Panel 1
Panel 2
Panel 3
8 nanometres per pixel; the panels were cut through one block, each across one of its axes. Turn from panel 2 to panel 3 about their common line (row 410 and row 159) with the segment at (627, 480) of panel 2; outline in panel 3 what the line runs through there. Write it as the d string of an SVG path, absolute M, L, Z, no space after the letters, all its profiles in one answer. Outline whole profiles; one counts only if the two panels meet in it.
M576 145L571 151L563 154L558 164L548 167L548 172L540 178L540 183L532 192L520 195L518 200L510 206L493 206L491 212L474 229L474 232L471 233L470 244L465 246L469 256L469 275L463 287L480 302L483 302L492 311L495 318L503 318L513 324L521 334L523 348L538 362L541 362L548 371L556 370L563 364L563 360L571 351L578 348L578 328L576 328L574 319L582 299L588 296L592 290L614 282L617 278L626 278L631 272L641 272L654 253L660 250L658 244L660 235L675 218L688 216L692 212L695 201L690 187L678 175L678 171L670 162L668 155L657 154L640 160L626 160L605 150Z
...
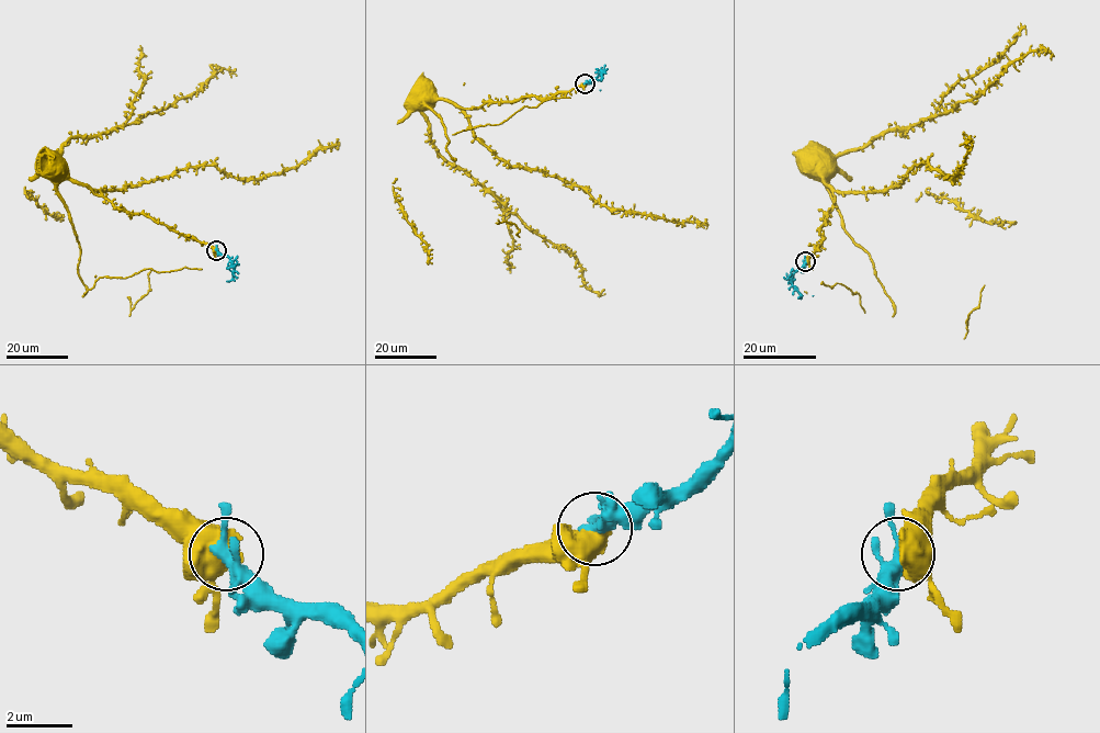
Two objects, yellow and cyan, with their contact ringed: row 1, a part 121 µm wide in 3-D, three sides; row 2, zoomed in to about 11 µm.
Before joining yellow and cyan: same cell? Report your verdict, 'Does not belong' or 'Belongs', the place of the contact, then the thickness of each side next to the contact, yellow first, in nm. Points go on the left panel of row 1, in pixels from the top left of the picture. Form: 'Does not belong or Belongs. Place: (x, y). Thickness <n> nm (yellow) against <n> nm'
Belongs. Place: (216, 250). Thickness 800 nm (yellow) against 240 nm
...
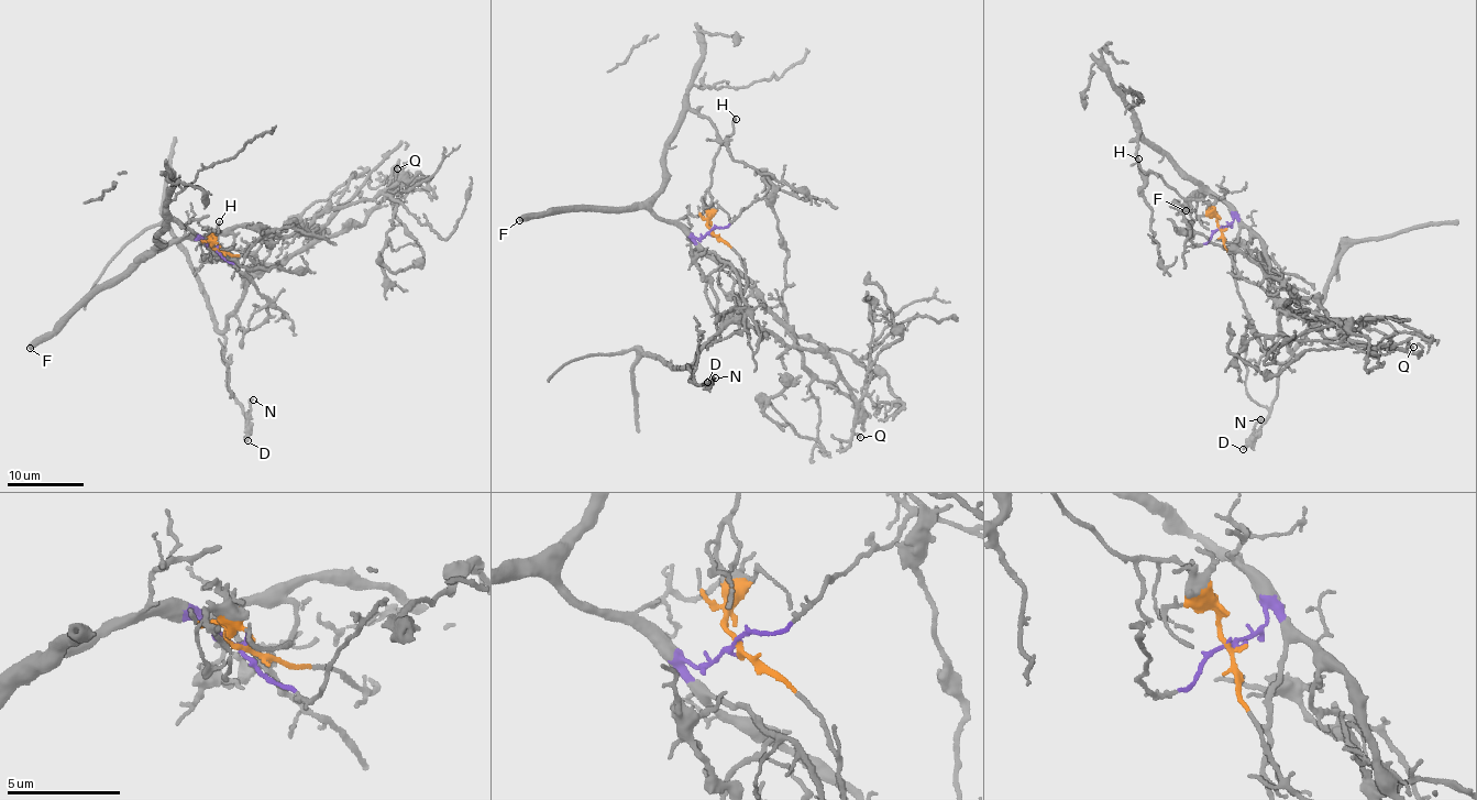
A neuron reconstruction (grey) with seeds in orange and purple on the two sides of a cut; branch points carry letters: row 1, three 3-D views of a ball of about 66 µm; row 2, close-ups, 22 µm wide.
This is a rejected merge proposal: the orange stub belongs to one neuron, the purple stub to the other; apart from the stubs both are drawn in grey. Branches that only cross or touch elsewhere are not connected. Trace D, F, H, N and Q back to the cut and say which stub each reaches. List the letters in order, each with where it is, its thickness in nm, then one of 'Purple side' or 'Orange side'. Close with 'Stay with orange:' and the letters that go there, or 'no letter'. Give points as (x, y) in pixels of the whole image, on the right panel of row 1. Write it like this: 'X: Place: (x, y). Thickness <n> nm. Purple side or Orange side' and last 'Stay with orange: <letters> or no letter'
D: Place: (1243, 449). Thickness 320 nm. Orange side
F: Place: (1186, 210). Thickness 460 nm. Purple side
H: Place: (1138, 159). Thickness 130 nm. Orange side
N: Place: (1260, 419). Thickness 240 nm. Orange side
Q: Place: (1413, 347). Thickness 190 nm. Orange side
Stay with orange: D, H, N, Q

YOUR ASSIGNMENT: Only lines with the word "sides" belong in the answer; copy each of them from the material above.

FINAL ANSWER:
Two objects, yellow and cyan, with their contact ringed: row 1, a part 121 µm wide in 3-D, three sides; row 2, zoomed in to about 11 µm.
A neuron reconstruction (grey) with seeds in orange and purple on the two sides of a cut; branch points carry letters: row 1, three 3-D views of a ball of about 66 µm; row 2, close-ups, 22 µm wide.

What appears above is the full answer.